Peter Gal, PharmD, and Pete Koval, PharmD, faculty members in the Division of Pharmacy Practice and Experiential Education, have received Lenovo Innovation Grants from the UNC Center for Faculty Excellence to develop projects in Second Life to help students in real life.

Peter Gal
Peter Gal, PharmD

Gal, a clinical professor, will use his $9,900 grant to create an orientation program on the virtual-reality social network to familiarize fourth-year doctor of pharmacy students with clinical practice in a neonatal intensive care unit (NICU) before they begin that portion of their practice-experience curriculum. Gal oversees the neonatal pharmacotherapy fellowship at the NICU at The Women’s Hospital of Greensboro, which trains twelve to fifteen fourth-year PharmD students from the UNC Eshelman School of Pharmacy each year.

“Most pharmacy students in the United States or around the world have never experienced, virtually or in real life, the complicated clinical practice of the neonatal intensive care unit,” says Gal, director of graduate pharmacy education at the Greensboro Area Health Education Center. “Providing a virtual experience may be useful for orienting students to a workplace and improving the student’s ability to perform required pharmacist tasks in the real-world setting.”

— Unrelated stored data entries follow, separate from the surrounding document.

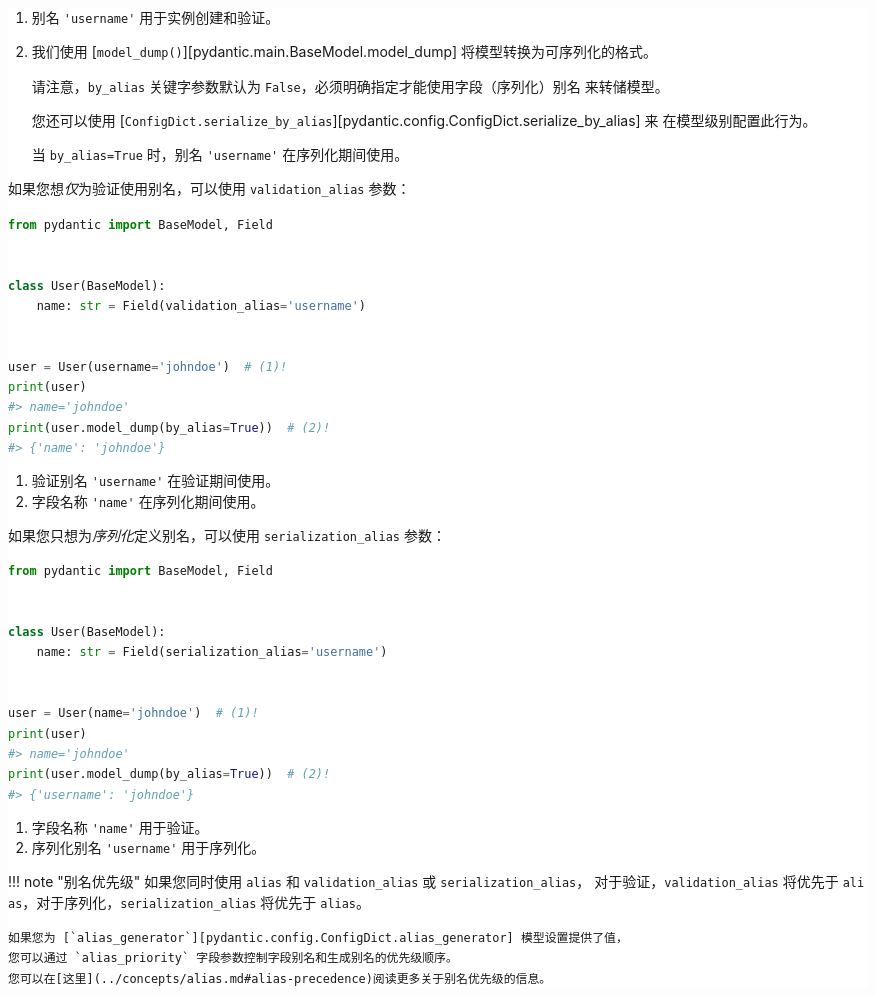 1. 别名 `'username'` 用于实例创建和验证。
2. 我们使用 [`model_dump()`][pydantic.main.BaseModel.model_dump] 将模型转换为可序列化的格式。

    请注意，`by_alias` 关键字参数默认为 `False`，必须明确指定才能使用字段（序列化）别名
    来转储模型。

    您还可以使用 [`ConfigDict.serialize_by_alias`][pydantic.config.ConfigDict.serialize_by_alias] 来
    在模型级别配置此行为。

    当 `by_alias=True` 时，别名 `'username'` 在序列化期间使用。

如果您想*仅*为验证使用别名，可以使用 `validation_alias` 参数：

```python
from pydantic import BaseModel, Field


class User(BaseModel):
    name: str = Field(validation_alias='username')


user = User(username='johndoe')  # (1)!
print(user)
#> name='johndoe'
print(user.model_dump(by_alias=True))  # (2)!
#> {'name': 'johndoe'}
```

1. 验证别名 `'username'` 在验证期间使用。
2. 字段名称 `'name'` 在序列化期间使用。

如果您只想为*序列化*定义别名，可以使用 `serialization_alias` 参数：

```python
from pydantic import BaseModel, Field


class User(BaseModel):
    name: str = Field(serialization_alias='username')


user = User(name='johndoe')  # (1)!
print(user)
#> name='johndoe'
print(user.model_dump(by_alias=True))  # (2)!
#> {'username': 'johndoe'}
```

1. 字段名称 `'name'` 用于验证。
2. 序列化别名 `'username'` 用于序列化。

!!! note "别名优先级"
    如果您同时使用 `alias` 和 `validation_alias` 或 `serialization_alias`，
    对于验证，`validation_alias` 将优先于 `alias`，对于序列化，`serialization_alias` 将优先于
    `alias`。

    如果您为 [`alias_generator`][pydantic.config.ConfigDict.alias_generator] 模型设置提供了值，
    您可以通过 `alias_priority` 字段参数控制字段别名和生成别名的优先级顺序。
    您可以在[这里](../concepts/alias.md#alias-precedence)阅读更多关于别名优先级的信息。


[Discriminated Unions]: ../concepts/unions.md#discriminated-unions
[Validating data]: models.md#validating-data
[Models]: models.md
[frozen dataclass documentation]: https://docs.python.org/3/library/dataclasses.html#frozen-instances
[Customizing JSON Schema]: json_schema.md#field-level-customization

Gal’s team will develop interactive neonatal device models and practical patient-monitoring exercises that will allow students to identify and practice the skills a pharmacist will need in an NICU. Students will be assessed through interactive technology, including a quiz. The model will first be used in a pilot program for UNC students and then shared with other pharmacy schools.

Peter Koval
Peter Koval, PharmD

Koval, a clinical associate professor and assistant director of pharmacotherapy, education, and research at the Greensboro AHEC, received a $9,030 grant to study the value of using a virtual poster demonstration to prepare students for a live presentation.

Koval’s project will develop poster-presentation venues in Second Life for the fourth-year PharmD students at the School who participate in the Clinical Scholars Program. As part of the program, they must present a completed research project at a professional meeting, a requirement most commonly fulfilled with a poster presentation at the spring meeting of the North Carolina Association of Pharmacists.

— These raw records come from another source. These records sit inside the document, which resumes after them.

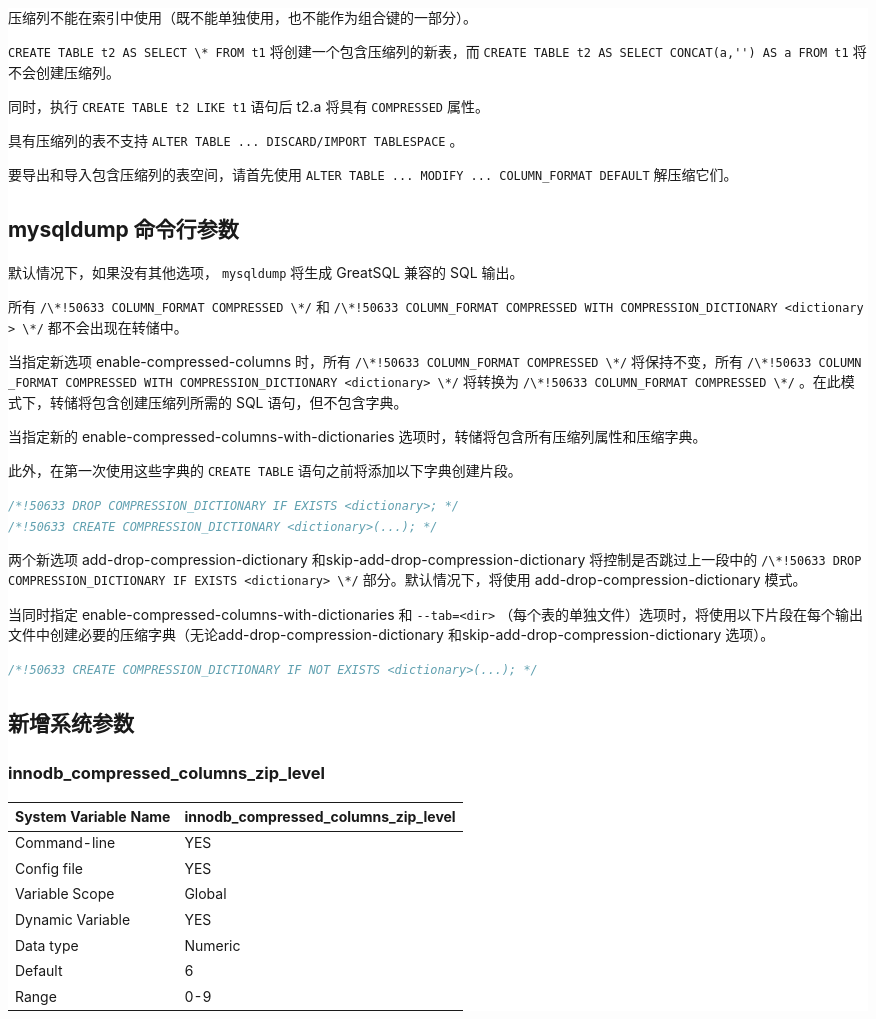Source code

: 压缩列不能在索引中使用（既不能单独使用，也不能作为组合键的一部分）。

`CREATE TABLE t2 AS SELECT \* FROM t1` 将创建一个包含压缩列的新表，而 `CREATE TABLE t2 AS SELECT CONCAT(a,'') AS a FROM t1` 将不会创建压缩列。

同时，执行 `CREATE TABLE t2 LIKE t1` 语句后 t2.a 将具有 `COMPRESSED` 属性。

具有压缩列的表不支持 `ALTER TABLE ... DISCARD/IMPORT TABLESPACE` 。

要导出和导入包含压缩列的表空间，请首先使用 `ALTER TABLE ... MODIFY ... COLUMN_FORMAT DEFAULT` 解压缩它们。

## mysqldump 命令行参数

默认情况下，如果没有其他选项， `mysqldump` 将生成 GreatSQL 兼容的 SQL 输出。

所有 `/\*!50633 COLUMN_FORMAT COMPRESSED \*/` 和 `/\*!50633 COLUMN_FORMAT COMPRESSED WITH COMPRESSION_DICTIONARY <dictionary> \*/` 都不会出现在转储中。

当指定新选项 enable-compressed-columns 时，所有 `/\*!50633 COLUMN_FORMAT COMPRESSED \*/` 将保持不变，所有 `/\*!50633 COLUMN_FORMAT COMPRESSED WITH COMPRESSION_DICTIONARY <dictionary> \*/` 将转换为 `/\*!50633 COLUMN_FORMAT COMPRESSED \*/` 。在此模式下，转储将包含创建压缩列所需的 SQL 语句，但不包含字典。

当指定新的 enable-compressed-columns-with-dictionaries 选项时，转储将包含所有压缩列属性和压缩字典。

此外，在第一次使用这些字典的 `CREATE TABLE` 语句之前将添加以下字典创建片段。

```sql
/*!50633 DROP COMPRESSION_DICTIONARY IF EXISTS <dictionary>; */
/*!50633 CREATE COMPRESSION_DICTIONARY <dictionary>(...); */
```

两个新选项 add-drop-compression-dictionary 和skip-add-drop-compression-dictionary 将控制是否跳过上一段中的 `/\*!50633 DROP COMPRESSION_DICTIONARY IF EXISTS <dictionary> \*/` 部分。默认情况下，将使用 add-drop-compression-dictionary 模式。

当同时指定 enable-compressed-columns-with-dictionaries 和 `--tab=<dir>` （每个表的单独文件）选项时，将使用以下片段在每个输出文件中创建必要的压缩字典（无论add-drop-compression-dictionary 和skip-add-drop-compression-dictionary 选项）。

```sql
/*!50633 CREATE COMPRESSION_DICTIONARY IF NOT EXISTS <dictionary>(...); */
```

## 新增系统参数

### innodb_compressed_columns_zip_level

| System Variable Name | innodb_compressed_columns_zip_level |
| -------------------- | ----------------------------------- |
| Command-line         | YES                                 |
| Config file          | YES                                 |
| Variable Scope       | Global                              |
| Dynamic Variable     | YES                                 |
| Data type            | Numeric                             |
| Default              | 6                                   |
| Range                | 0-9                                 |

“This is the first professional presentation of research for most of these students,” Koval says. “The goal of this project is to enhance students’ skill, ability, and confidence to present research findings visually and verbally.”

In Koval’s project, half of the approximately forty students who participate in the Clinical Scholars Program each year will give a virtual presentation in Second Life before their live presentations. Pharmacy faculty from around the state, many of whom would not be able to attend live presentations in person, will be invited to interact with students in the virtual environment and give them verbal feedback and standardized written evaluations. Faculty and students will be surveyed after the virtual and live presentations for their assessment of how much the Second Life experience helped the students prepare. These students’ performance in the live presentation will also be compared with that of the Clinical Scholars Program participants who did not give a virtual presentation.

“This project addresses one of our core curricular goals—to improve communication skills, including the ability to clearly explain clinical information,” says Koval, who is also a collaborator on Gal’s project.